Cher ex,
Aujourd’hui, on va se dire les vraies affaires : moi aussi, j’ai besoin d’un break. Moi aussi, je trouve ça long, vingt-quatre heures sur vingt-quatre avec nos enfants, pendant plusieurs semaines. Moi aussi, j’aimerais ça pouvoir me concentrer à 100% sur mon travail pis mon couple entre 8h00 et 17h00.
Mais c’est pas ça, la réalité.
La réalité, c’est que j’ai peur. J’ai peur d’envoyer nos enfants à l’école dès la réouverture, je te l’ai déjà dit. Tout le monde a parfaitement le droit à son avis sur la question, mais moi, je ne pense pas que ça soit la meilleure des idées. Je ne veux pas sacrifier ni mes enfants, ni ma famille au nom de la vie qui doit reprendre, de la relance de l’économie et d’une potentielle immunité collective. Parce que selon moi, c’est un risque non calculé, c’est un plongeon dans le vide, sans harnais ni filet de sécurité.
La réalité, c’est que nous sommes séparés et que nous avons le luxe d’avoir le choix. Nos employeurs nous permettent de travailler de la maison, alors pourquoi ne pas en profiter? Pourquoi ne pas voir notre semaine de changement de garde comme une pause de responsabilités familiales, mais aussi de regain de travail? Pourquoi ne pas tenter de voir notre garde partagée comme un avantage, au lieu d’un boulet, en ce temps de pandémie?
La réalité, c’est que les écoles post-confinement ressembleront à des cellules de prison, sans possibilité de libération conditionnelle. On nous propose, pandémie oblige, une école qui ressemble à un pain sec avec-pas-de-beurre, dépourvu de toute couleur, de toute saveur, de tout bonheur. Si nos enfants ont hâte d’y retourner, c’est qu’ils ne savent pas, c’est qu’ils n’ont pas compris, que le nouveau régime aura un goût très amer.
La réalité, c’est que les écoles n’ont pas encore eu le temps de bien se préparer, de nous prouver que les mesures sanitaires mises en place seront bien respectées et qu’elle seront, permets-moi d’en douter, réalisables par des bambins.
La réalité, c’en est une avec laquelle on doit réapprendre à vivre. Une réalité qui comprend un joueur qu’on ne voulait pas nécessairement dans notre ligue. Il a les lettres COVID sur son chandail, number 19, pis il score pas mal fort. Sa réputation le précède, et elle est tout sauf positive.

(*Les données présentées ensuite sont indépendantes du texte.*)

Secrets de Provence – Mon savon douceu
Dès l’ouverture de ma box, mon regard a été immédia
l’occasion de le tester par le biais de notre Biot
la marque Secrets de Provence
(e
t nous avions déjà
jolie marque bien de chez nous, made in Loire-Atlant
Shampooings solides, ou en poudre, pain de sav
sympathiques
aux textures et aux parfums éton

La réalité, c’est qu’on a un méchant ennemi à contrôler, un virus vicieux qu’on ne connaît pas très bien encore, dont on ne connaît pas encore les répercussions à moyen et long terme, un virus qui détruit pas mal de choses sur son passage.
Il a détruit notre bien-être, notre confort, nos habitudes, notre routine.

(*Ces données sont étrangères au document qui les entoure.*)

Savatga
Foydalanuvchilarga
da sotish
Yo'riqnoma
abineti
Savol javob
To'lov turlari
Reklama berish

Aimerais-tu qu’il détruise notre famille aussi?
La réalité, c’est que nous sommes séparés et que nous avons le choix. Le choix de discuter, de s’écouter, de peser le pour et le contre, de laisser le temps faire son oeuvre, de nous prouver que nos enfants pourront, un jour, regagner un semblant de la liberté qu’ils avaient, tout comme nous, prise pour acquise.
Pour l’instant, j’aimerais qu’on attende, s’il te plaît. J’ai trop peur.